What is required - In the material below, find the line containing "I just replaced my routers." and the line containing "Unplug your router". Output those two lines and all lines between them exactly, without pictures.
#### Exercise material
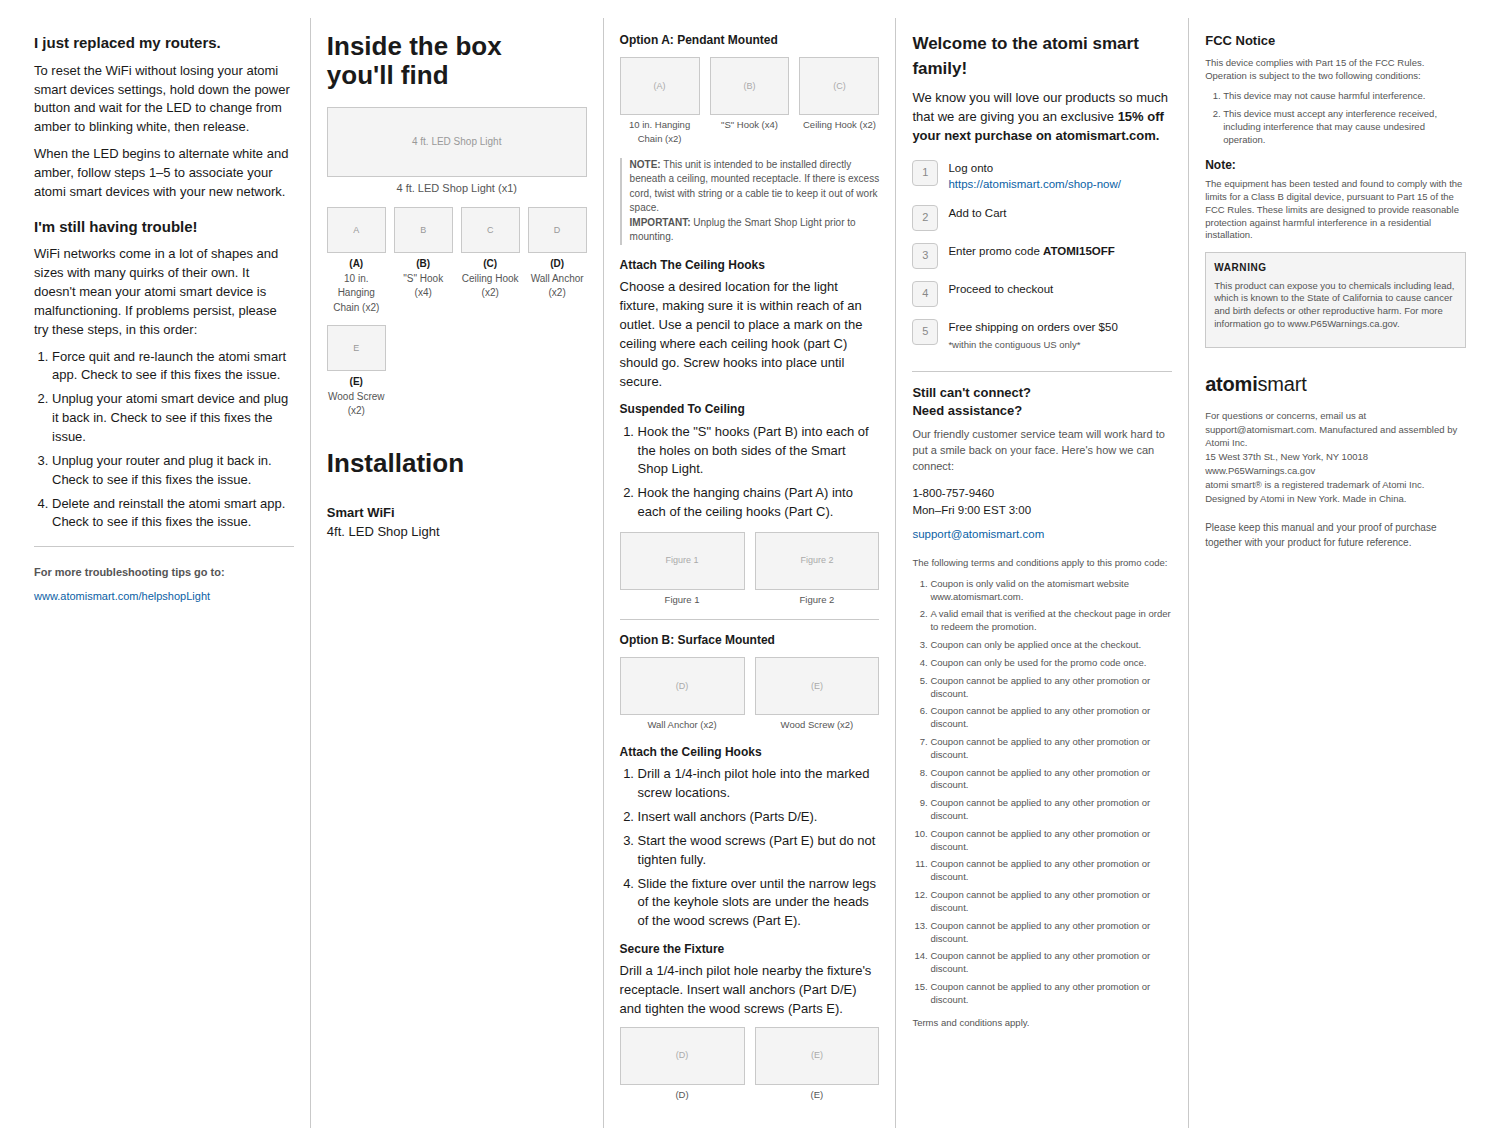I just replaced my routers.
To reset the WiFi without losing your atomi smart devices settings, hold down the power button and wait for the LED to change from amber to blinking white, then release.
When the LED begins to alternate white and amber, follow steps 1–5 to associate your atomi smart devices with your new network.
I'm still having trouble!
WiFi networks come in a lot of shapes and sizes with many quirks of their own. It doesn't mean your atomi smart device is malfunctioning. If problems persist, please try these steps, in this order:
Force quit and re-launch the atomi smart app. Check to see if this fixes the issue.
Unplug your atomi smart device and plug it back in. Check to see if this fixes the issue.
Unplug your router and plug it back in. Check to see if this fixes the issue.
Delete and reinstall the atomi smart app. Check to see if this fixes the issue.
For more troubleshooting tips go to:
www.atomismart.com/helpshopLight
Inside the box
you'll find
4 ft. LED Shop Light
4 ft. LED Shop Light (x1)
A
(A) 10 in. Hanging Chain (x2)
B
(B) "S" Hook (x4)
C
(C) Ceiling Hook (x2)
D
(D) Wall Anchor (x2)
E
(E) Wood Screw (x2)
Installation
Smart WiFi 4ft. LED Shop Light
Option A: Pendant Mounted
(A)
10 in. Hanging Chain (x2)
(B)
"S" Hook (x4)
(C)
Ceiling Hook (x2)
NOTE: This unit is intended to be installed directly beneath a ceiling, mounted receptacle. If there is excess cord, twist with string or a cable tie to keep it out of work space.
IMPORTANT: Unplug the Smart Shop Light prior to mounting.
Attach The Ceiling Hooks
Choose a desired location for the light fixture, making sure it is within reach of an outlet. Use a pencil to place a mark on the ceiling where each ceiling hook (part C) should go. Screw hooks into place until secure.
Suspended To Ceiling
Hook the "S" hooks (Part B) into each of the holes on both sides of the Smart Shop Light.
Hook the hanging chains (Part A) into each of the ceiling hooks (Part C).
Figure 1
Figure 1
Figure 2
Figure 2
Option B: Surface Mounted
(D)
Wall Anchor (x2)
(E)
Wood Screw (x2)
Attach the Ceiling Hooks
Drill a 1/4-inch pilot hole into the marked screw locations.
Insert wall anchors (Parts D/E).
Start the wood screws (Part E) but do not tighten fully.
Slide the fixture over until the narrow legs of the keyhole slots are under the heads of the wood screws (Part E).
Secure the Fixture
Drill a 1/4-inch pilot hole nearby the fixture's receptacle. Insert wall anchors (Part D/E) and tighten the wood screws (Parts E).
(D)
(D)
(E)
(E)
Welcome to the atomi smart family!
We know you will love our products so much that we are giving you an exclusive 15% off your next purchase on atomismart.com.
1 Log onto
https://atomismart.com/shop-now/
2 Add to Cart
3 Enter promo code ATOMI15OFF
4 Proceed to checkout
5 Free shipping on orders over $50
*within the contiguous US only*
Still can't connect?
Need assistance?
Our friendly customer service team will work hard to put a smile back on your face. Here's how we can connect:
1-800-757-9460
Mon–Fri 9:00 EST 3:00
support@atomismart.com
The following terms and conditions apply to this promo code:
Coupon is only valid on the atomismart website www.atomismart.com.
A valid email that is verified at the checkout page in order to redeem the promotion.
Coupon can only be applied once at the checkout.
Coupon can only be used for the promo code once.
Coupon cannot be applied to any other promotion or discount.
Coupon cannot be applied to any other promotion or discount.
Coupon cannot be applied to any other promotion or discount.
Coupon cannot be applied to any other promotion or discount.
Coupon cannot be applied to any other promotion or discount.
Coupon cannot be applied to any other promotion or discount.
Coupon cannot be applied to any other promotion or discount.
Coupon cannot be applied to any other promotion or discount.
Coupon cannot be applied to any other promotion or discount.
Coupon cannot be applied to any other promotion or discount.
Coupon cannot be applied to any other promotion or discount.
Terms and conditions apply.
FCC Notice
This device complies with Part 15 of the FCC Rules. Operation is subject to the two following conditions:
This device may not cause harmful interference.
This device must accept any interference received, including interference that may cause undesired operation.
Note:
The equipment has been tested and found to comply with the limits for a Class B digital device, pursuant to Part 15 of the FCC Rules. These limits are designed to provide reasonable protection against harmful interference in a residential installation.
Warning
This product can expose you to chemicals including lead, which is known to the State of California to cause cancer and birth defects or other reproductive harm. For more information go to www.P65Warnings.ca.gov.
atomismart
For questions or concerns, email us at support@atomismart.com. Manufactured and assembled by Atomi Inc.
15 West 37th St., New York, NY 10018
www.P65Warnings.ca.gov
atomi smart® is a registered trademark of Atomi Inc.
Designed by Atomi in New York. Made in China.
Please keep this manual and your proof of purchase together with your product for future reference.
########
#### Exercise material
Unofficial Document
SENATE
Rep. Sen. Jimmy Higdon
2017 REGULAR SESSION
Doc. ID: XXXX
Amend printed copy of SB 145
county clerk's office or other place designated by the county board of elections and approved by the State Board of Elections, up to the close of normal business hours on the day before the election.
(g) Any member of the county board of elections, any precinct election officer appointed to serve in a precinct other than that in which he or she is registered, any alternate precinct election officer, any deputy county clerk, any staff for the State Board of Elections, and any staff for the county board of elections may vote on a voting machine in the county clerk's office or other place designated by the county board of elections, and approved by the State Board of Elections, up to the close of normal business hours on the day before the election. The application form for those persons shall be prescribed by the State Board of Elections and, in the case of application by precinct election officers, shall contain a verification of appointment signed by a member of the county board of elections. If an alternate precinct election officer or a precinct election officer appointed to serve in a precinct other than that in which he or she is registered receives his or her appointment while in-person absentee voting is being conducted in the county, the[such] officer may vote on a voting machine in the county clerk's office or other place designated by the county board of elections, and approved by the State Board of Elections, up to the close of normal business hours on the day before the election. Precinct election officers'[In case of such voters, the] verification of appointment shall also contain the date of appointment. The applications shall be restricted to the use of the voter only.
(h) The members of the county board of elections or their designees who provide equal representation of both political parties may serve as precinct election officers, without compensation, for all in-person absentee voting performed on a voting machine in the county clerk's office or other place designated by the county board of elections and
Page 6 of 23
########
Task answer -
I just replaced my routers.
To reset the WiFi without losing your atomi smart devices settings, hold down the power button and wait for the LED to change from amber to blinking white, then release.
When the LED begins to alternate white and amber, follow steps 1–5 to associate your atomi smart devices with your new network.
I'm still having trouble!
WiFi networks come in a lot of shapes and sizes with many quirks of their own. It doesn't mean your atomi smart device is malfunctioning. If problems persist, please try these steps, in this order:
Force quit and re-launch the atomi smart app. Check to see if this fixes the issue.
Unplug your atomi smart device and plug it back in. Check to see if this fixes the issue.
Unplug your router and plug it back in. Check to see if this fixes the issue.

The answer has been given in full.